Standard in Perl 6 are three underlying components, CMD, PARSER, and BUG. Implementations may expose other components via this interface, so consult the documentation for your Perl 6 implementation.

  On command line...                   Subsystem gets...
   ++X a -b  ++/X                      a -b

  # Nested options
  +++X a -b   ++X -c ++/X -d e +++/X   a -b ++X -c ++/X -d e

  # More than once (both are valid, but the second form is preferred)
   ++X a -b  ++/X -c  ++X -d e  ++/X   a -b -d e
  +++X a -b +++/X -c  ++X -d e  ++/X   a -b -d e

Environment Variables

Environment variables may be used to the same effect as command-line arguments.

PATH

Used in executing subprocesses, and for finding the program if the -S switch is used.

PERL6LIB

A list of directories in which to look for ad hoc Perl library files.
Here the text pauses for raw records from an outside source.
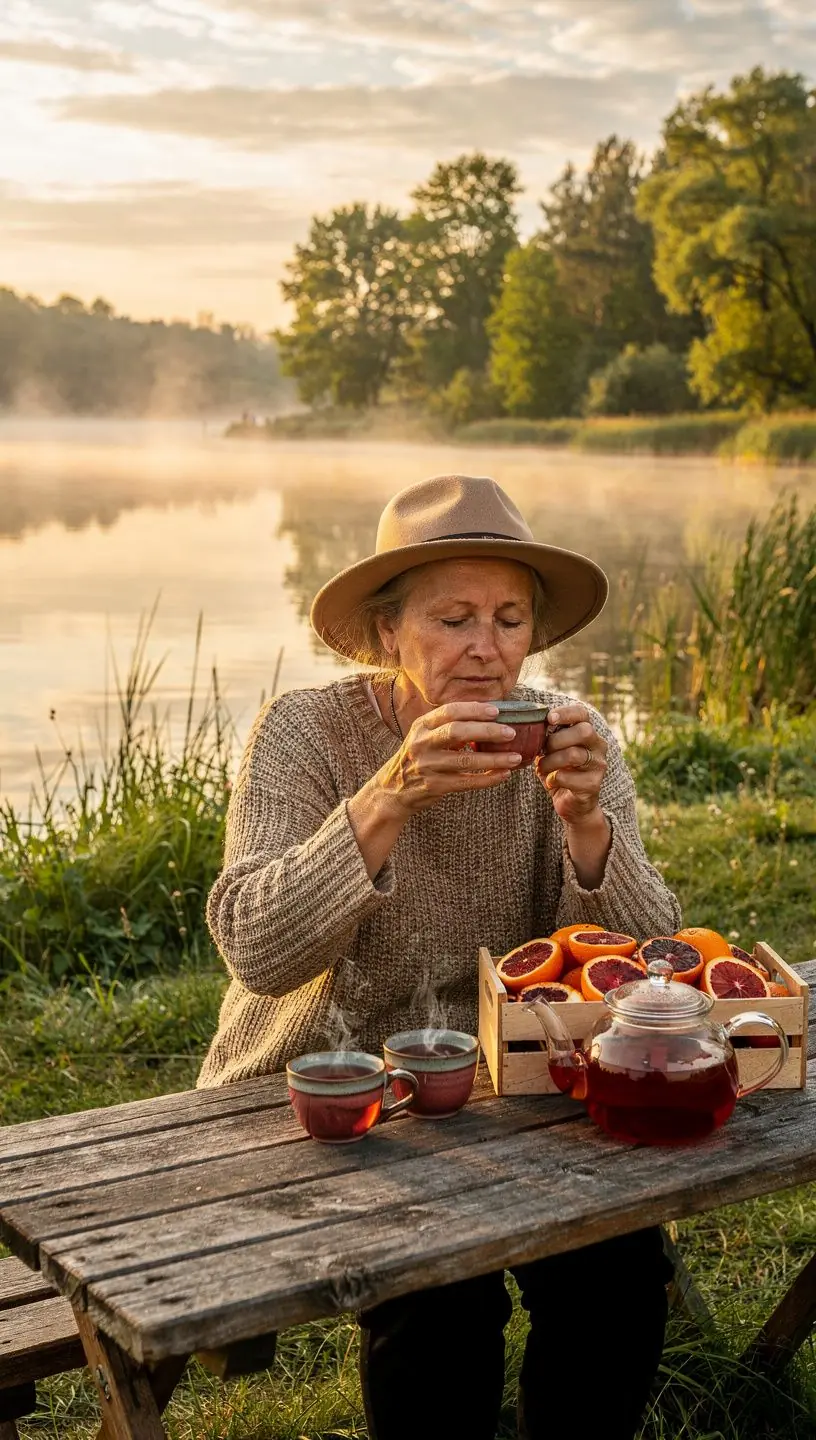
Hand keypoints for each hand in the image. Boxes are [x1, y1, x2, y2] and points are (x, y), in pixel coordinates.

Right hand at [377, 702, 522, 815]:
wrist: (393, 788)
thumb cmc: (418, 756)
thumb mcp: (425, 735)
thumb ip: (449, 725)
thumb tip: (489, 715)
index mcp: (422, 725)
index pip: (450, 712)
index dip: (474, 710)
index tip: (497, 711)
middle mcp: (422, 743)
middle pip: (457, 732)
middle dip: (487, 731)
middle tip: (511, 733)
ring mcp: (428, 766)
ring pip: (466, 761)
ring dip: (494, 759)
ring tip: (515, 758)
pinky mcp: (435, 786)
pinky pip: (466, 782)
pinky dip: (487, 779)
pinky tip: (503, 775)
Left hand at [534, 704, 607, 827]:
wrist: (573, 803)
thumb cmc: (560, 771)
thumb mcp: (552, 751)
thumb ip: (547, 737)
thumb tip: (527, 724)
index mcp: (589, 733)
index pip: (583, 713)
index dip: (566, 713)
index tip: (549, 718)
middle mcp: (599, 746)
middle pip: (584, 731)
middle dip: (556, 740)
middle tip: (543, 750)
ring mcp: (598, 766)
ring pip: (574, 754)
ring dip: (550, 761)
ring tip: (541, 767)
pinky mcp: (593, 785)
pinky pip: (567, 777)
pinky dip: (552, 779)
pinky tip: (550, 781)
Note: this is speculative, as library loading is not yet specified, except insofar as S11 mandates various behaviors incompatible with mere directory probing.

PERL6OPT

Default command-line arguments. Arguments found here are prepended to the list of arguments provided on the command-line.

References

http://perldoc.perl.org/perlrun.html
http://search.cpan.org/~jv/Getopt-Long-2.37/lib/Getopt/Long.pm
http://search.cpan.org/~dconway/Getopt-Euclid-v0.2.0/lib/Getopt/Euclid.pm
http://perlcabal.org/syn/S06.html#Declaring_a_MAIN_subroutine
http://search.cpan.org/src/AUDREYT/Perl6-Pugs-6.2.13/docs/Pugs/Doc/Run.pod
http://haskell.org/ghc/docs/latest/html/users_guide/using-ghc.html
http://java.sun.com/j2se/1.4.2/docs/tooldocs/windows/java.html

Notes

I'd like to be able to adjust the input record separator from command line, for instance to specify the equivalent of perl 5's $/ = \32768;. So far, I don't have a solution, but perhaps pass a closure that evaluates to an Int? This should try to use whatever option does the same thing to a new filehandle when S16 is further developed.

Sandboxing? maybe -r

Env var? maybe -E. Could be posed in terms of substituting a different setting.